**Directions**:
1) Reproduce the methods passage word for word, from "Analytical Gel Filtration" to "et al. (2009).", inclusive.
2) According to the methods passage, why were two different immobilized chips assayed? Answer in one to three sentences.
3) In the methods passage, what flow rate was maintained during all the experiments in HBS-EP buffer?

**Reading passage**:
===============

Analytical Gel Filtration
The hydrodynamic behavior of the recombinant purified protein has been investigated by gel-filtration chromatography carried out in the same conditions and with the same equipment described in Brocca et al. (2009).
Synthetic Peptides and Surface Plasmon Resonance Assays
Peptides corresponding to Whi5Sc motif 1 (motif 1, residues 136–162), phosphorylated motif 1 (phospho-motif 1, same sequence of motif 1, with phosphorylation at positions 143, 154, 156, and 161), and motif 3 (motif 3, residues 245–267) were chemically synthesized (Primm, Milano, Italy) and used in Surface Plasmon Resonance (SPR) experiments (Malmqvist, 1999; Rich and Myszka, 2000), carried out with a BIAcore X system (GE Healthcare). A carboxymethylated dextran matrix pre-immobilized with streptavidin (Sensor Chip SA, BIAcore, GE Healthcare) was used for immobilization of biotinylated motif 3. A surface density of ~1000 resonance units was generated. Reference cell was saturated with biotin. Two different immobilized chips were assayed to verify the reproducibly of the binding assays. Analytes of binding assays were phospho-motif 1 and motif 1, in a range of concentrations spanning from 20 to 340 μM. All experiments were performed in HBS-EP buffer (BIAcore, GE Healthcare) maintaining a flow rate of 5 μl/min. At least four concentrations of each analyte were tested twice. Surface regeneration was accomplished by injecting 100 mM NaCl (30 sec contact) two or three times. Thermodynamic parameters of the interactions, such as KD, were derived by simultaneous fitting of binding curves obtained with different concentrations of analyte, using BIAevaluation 4.1 software.
Bioinformatic Analyses of Whi5 and Rb
All the bioinformatic tools used are readily accessible through the relevant websites, and listed in Table S1; for each predictor/tool, the default settings were used, unless otherwise stated.

===============

**Source information**:

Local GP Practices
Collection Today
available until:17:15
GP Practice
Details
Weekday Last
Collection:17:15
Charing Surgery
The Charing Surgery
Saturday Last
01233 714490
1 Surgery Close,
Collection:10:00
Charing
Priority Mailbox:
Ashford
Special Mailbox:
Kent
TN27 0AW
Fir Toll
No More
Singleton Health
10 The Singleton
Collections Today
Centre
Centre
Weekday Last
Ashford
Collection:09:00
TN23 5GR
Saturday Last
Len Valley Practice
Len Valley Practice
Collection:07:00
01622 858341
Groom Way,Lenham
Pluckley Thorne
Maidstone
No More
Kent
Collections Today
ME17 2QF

===============

**Answers below**:
1)
Analytical Gel Filtration
The hydrodynamic behavior of the recombinant purified protein has been investigated by gel-filtration chromatography carried out in the same conditions and with the same equipment described in Brocca et al. (2009).

2) Two different immobilized chips were assayed to check that the binding assays were reproducible.

3) A flow rate of 5 μl/min.